Skip to content

Daniel R Lametti

Department of Experimental Psychology, University College London, UK.

2 papers in the library · publishing 2025-2026

Papers

Speech markers of psychological change following a psychedelic 5-MeO-DMT retreat.

Journal of psychopharmacology (Oxford, England) May 23, 2026 Joanna Kuc, Rosalind G McAlpine, Amelia Sellers et al.

A short-acting psychedelic, 5-MeO-DMT, shifts speech from external focus to introspection. In 29 participants who kept daily voice journals two weeks before and after a single 12 mg dose, language analysis showed increased cognitive words and fewer social words, while vocal quality changed with more jitter and shimmer. Baseline speech patterns predicted how prepared people felt, the intensity of emotional breakthrough, and later well-being. This is the first longitudinal study showing that vocal journaling can track and predict psychological transformation around a psychedelic retreat, offering a framework for monitoring preparation and integration periods.

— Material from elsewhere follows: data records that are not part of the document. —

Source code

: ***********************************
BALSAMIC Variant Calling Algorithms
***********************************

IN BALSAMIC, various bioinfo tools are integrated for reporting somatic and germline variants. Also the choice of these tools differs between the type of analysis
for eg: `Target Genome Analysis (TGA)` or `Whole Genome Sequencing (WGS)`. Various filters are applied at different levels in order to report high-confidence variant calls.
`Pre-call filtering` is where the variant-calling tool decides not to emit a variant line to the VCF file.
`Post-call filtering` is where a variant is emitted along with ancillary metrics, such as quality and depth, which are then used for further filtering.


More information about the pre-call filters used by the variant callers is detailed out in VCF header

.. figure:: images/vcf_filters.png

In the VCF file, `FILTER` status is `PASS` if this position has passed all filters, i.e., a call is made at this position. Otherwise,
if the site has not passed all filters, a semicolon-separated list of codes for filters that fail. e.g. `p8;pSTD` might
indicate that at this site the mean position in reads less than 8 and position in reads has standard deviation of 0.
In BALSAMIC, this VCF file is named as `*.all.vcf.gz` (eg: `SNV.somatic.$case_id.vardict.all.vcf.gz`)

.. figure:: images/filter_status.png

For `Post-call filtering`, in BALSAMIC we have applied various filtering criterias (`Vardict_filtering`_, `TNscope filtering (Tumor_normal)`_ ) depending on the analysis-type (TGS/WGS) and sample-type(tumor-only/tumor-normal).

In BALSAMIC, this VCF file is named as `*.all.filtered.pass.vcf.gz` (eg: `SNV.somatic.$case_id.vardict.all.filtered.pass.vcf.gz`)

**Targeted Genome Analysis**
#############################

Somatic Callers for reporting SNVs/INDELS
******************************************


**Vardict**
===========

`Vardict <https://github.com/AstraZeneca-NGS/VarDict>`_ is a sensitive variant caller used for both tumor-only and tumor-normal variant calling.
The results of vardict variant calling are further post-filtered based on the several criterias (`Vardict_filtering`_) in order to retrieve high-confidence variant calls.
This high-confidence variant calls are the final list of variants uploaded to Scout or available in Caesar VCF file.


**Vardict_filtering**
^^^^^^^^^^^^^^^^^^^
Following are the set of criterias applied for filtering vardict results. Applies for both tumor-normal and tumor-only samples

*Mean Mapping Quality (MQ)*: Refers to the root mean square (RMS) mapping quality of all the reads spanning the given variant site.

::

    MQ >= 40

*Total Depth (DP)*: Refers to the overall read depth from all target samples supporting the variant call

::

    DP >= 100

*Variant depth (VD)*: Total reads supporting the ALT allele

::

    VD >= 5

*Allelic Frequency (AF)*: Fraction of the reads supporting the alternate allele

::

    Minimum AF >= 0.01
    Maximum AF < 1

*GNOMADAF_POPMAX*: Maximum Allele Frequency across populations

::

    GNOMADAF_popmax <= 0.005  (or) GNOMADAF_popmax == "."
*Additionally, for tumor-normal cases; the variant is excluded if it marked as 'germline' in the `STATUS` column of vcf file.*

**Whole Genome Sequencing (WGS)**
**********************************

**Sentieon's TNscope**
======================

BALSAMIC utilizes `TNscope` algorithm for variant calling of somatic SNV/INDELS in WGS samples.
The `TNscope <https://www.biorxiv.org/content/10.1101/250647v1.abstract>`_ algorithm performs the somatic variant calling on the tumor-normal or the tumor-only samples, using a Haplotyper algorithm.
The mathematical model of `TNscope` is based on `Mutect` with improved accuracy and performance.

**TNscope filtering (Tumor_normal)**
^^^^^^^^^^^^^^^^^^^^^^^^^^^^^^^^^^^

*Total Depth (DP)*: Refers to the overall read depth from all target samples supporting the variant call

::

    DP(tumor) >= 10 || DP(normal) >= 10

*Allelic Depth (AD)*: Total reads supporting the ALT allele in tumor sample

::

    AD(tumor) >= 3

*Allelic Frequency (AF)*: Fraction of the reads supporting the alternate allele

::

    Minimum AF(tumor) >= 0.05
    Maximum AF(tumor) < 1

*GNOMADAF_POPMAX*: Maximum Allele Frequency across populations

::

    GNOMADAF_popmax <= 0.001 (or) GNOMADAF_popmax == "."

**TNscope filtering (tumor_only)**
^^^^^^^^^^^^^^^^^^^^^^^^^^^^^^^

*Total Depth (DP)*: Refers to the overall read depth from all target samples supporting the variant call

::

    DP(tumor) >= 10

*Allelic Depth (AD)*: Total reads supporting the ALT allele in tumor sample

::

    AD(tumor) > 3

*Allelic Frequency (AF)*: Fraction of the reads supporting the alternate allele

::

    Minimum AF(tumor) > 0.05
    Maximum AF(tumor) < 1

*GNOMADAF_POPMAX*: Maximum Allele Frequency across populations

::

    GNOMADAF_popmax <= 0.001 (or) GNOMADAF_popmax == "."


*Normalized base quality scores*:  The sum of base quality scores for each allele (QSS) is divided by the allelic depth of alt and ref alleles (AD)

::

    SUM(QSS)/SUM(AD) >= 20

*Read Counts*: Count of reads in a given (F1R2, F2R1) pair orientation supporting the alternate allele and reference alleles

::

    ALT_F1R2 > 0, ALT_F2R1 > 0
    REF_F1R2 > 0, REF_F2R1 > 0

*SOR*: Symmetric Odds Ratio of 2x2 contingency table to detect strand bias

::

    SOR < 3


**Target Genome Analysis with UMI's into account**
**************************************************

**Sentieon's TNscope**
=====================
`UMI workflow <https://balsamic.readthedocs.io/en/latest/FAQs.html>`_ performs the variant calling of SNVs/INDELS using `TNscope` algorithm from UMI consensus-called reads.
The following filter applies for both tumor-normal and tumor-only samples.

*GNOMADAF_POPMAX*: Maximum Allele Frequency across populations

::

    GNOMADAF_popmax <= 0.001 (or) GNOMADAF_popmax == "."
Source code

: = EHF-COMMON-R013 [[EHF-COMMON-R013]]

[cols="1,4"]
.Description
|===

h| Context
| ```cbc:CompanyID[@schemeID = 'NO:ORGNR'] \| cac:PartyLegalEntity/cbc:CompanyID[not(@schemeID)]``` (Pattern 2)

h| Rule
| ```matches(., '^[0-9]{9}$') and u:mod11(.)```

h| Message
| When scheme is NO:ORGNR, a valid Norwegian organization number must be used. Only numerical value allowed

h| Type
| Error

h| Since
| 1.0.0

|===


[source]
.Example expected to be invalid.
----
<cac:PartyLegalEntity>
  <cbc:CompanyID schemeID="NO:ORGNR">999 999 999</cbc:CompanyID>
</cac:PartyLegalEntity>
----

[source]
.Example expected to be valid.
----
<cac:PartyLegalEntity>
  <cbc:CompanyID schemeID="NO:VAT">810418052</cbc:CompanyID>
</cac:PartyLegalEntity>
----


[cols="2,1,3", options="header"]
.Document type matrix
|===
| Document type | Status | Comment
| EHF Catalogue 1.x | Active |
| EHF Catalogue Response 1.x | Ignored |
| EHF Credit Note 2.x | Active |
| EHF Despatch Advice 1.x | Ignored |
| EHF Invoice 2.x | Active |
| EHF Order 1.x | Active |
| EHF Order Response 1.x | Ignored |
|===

Inner speech and the neurobiology of psychosis

bioRxiv Preprint Server August 22, 2025 Jeremy I Skipper, Daniel R Lametti, David W Green preprint

Psychotic symptoms such as hearing voices or feeling that thoughts are inserted may arise from failures in the brain's prediction and self-monitoring systems. Normally, when people talk internally, the brain sends copies of motor commands to auditory regions and suppresses them, helping distinguish self-generated from external input. When this suppression malfunctions, predicted inner speech can become perceptually salient and misattributed as external. Neuroimaging meta-analyses showed that psychosis-spectrum participants had increased activity in motor-related regions for inner speech and decreased grey matter in auditory cortices and anterior cingulate cortex. These regions form inversely coupled networks, supporting a hierarchical predictive-processing account where disruption distorts self-awareness.